行途

壁の向こうから 網目の膨らみから

一粒のchocolateが

剰(あまつさ)え、てんてんさえ、丸く冴え

一日がコスモスとひとひらずつ

星がまた一つと、てのひらを廻っていた

折り鶴三周目の捻りから 喉を潤した

とすれば

雫/静けさ /視線が、うつむき加減に衝突する


赤ん坊はただ啼くばかり

点と知を繋ぎ芯のズレた処で


〈歩行する。〉


ここに無欲な犬を狩る、翼のない炎その鬣に等しい。刀身で切り開く。紅花は蜜に堕ち、斑蝶は星の皿の縁で、『今と』謳歌している。グラスには鳥居、お社、開かぬまなこの或る、あわされぬひらをてばたきに。
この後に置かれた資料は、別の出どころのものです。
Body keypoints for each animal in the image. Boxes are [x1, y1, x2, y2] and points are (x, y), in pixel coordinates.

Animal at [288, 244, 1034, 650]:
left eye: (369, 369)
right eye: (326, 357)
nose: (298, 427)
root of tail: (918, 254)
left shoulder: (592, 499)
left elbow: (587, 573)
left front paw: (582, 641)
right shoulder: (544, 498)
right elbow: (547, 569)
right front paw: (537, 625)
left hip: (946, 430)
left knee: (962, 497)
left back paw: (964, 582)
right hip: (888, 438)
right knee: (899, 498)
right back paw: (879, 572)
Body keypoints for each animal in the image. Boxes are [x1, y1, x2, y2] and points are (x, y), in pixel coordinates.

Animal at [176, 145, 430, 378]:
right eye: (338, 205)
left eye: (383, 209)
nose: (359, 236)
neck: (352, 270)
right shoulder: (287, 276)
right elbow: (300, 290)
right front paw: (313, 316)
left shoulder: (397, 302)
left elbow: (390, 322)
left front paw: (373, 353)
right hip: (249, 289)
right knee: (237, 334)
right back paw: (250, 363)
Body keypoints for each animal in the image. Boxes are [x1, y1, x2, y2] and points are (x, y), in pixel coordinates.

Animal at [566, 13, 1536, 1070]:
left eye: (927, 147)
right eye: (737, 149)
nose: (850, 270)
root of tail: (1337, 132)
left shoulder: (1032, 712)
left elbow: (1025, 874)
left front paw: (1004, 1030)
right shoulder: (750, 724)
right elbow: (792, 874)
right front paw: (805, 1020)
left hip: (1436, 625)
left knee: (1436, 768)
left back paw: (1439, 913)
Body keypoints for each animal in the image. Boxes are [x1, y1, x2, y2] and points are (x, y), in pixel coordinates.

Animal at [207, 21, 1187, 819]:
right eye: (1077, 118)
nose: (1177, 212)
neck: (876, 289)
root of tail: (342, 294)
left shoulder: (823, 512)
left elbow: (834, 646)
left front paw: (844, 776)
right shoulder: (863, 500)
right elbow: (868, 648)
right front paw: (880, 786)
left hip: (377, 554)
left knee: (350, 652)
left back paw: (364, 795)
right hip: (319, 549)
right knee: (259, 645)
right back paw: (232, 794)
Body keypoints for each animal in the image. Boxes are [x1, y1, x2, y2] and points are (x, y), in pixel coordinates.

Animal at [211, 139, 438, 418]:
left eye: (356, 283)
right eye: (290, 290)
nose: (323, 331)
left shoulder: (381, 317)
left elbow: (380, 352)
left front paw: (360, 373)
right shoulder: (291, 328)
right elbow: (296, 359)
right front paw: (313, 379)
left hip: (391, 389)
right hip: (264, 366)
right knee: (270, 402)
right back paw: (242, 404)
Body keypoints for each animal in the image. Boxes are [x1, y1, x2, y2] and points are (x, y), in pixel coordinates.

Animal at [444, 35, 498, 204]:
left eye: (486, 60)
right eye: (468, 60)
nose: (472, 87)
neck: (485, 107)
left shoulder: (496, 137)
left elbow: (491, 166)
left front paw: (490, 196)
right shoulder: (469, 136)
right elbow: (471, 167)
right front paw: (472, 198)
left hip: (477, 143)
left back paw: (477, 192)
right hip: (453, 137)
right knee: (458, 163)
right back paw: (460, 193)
白い鳩、宴の中の一幕、杭に餐まれた『わたしを』解いて磨いて、真水に紗らして


ほら! 翔んンよ


履物から凍みる 臆病なウジムシは爾か、乾いた口に頭を垂れ 浮かんでは消える。過ぐる日の誰そ彼。蜂 蛭 蜈蚣≒迷酔蛾<麻雲の孤毒>蚤 虻 蝿。命あるものを磔 息の根を啜る、屑繭の衣蛾の薄ら、略式の鉄漿 蠟染の紋白蝶 めくり上げた透水の裸體。杜の奥ふところ 血の端を深みに剃って、淵に隠伏す。


ひとよ

大事なモノなんて、我儘で身勝手なフルマイ

泣いたり怒ったり笑ったり/何に撒かれ何処に咲くのだろう

排泄物だよ、これは原案でしかない

なりかたちというありさまは、瓶詰めの風采だろう

どうせ

虚像に手を合わせ目を閉じてひれ伏すだけじゃないか


唯 讃えよ! 閂が恥ずれ明白に取結ぶ形相を扉と 単純な満彩をクレオンを喩えば/天に通ずるなら! 目が眩む程の渇望を象牙にて押し当て、摩滅に至る一花が幻想に榮える。瞳孔が光芒を退いた。朧に霞む月 気息を音した、モノクロームの純正律でしか生し得ない『是の病、後の行方』窮めて貴い、尤も/だが。